# EXERCISE:
Set down each entry below exactly as written, keeping the pictures out.

# DATA FOR THE TASK:
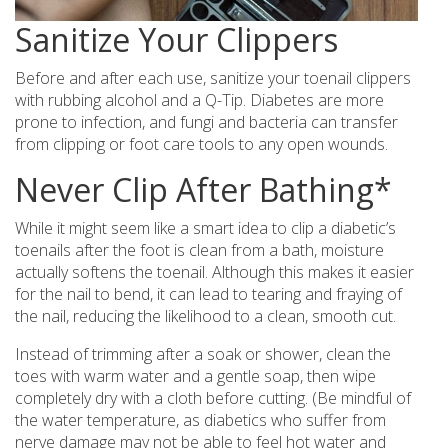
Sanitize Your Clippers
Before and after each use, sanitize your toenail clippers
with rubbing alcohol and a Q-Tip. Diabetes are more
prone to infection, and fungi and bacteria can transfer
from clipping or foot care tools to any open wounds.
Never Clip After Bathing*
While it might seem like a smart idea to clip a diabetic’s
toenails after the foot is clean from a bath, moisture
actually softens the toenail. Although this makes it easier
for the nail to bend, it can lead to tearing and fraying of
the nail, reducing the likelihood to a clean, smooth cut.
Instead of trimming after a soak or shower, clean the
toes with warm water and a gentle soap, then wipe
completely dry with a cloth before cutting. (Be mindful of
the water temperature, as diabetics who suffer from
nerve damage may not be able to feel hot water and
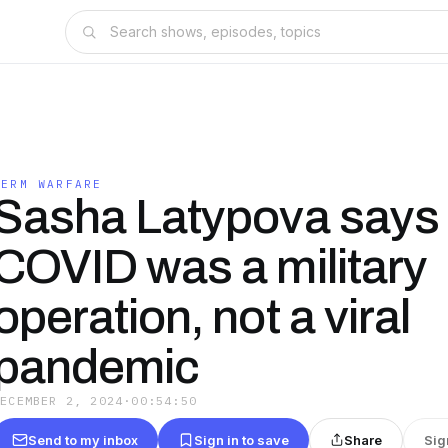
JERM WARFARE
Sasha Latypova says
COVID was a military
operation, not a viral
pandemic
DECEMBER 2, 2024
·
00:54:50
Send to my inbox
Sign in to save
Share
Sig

# COMPLETED EXERCISE:
Sanitize Your Clippers
Before and after each use, sanitize your toenail clippers
with rubbing alcohol and a Q-Tip. Diabetes are more
prone to infection, and fungi and bacteria can transfer
from clipping or foot care tools to any open wounds.
Never Clip After Bathing*
While it might seem like a smart idea to clip a diabetic’s
toenails after the foot is clean from a bath, moisture
actually softens the toenail. Although this makes it easier
for the nail to bend, it can lead to tearing and fraying of
the nail, reducing the likelihood to a clean, smooth cut.
Instead of trimming after a soak or shower, clean the
toes with warm water and a gentle soap, then wipe
completely dry with a cloth before cutting. (Be mindful of
the water temperature, as diabetics who suffer from
nerve damage may not be able to feel hot water and
JERM WARFARE
Sasha Latypova says
COVID was a military
operation, not a viral
pandemic
DECEMBER 2, 2024
·
00:54:50
Send to my inbox
Sign in to save
Share
Sig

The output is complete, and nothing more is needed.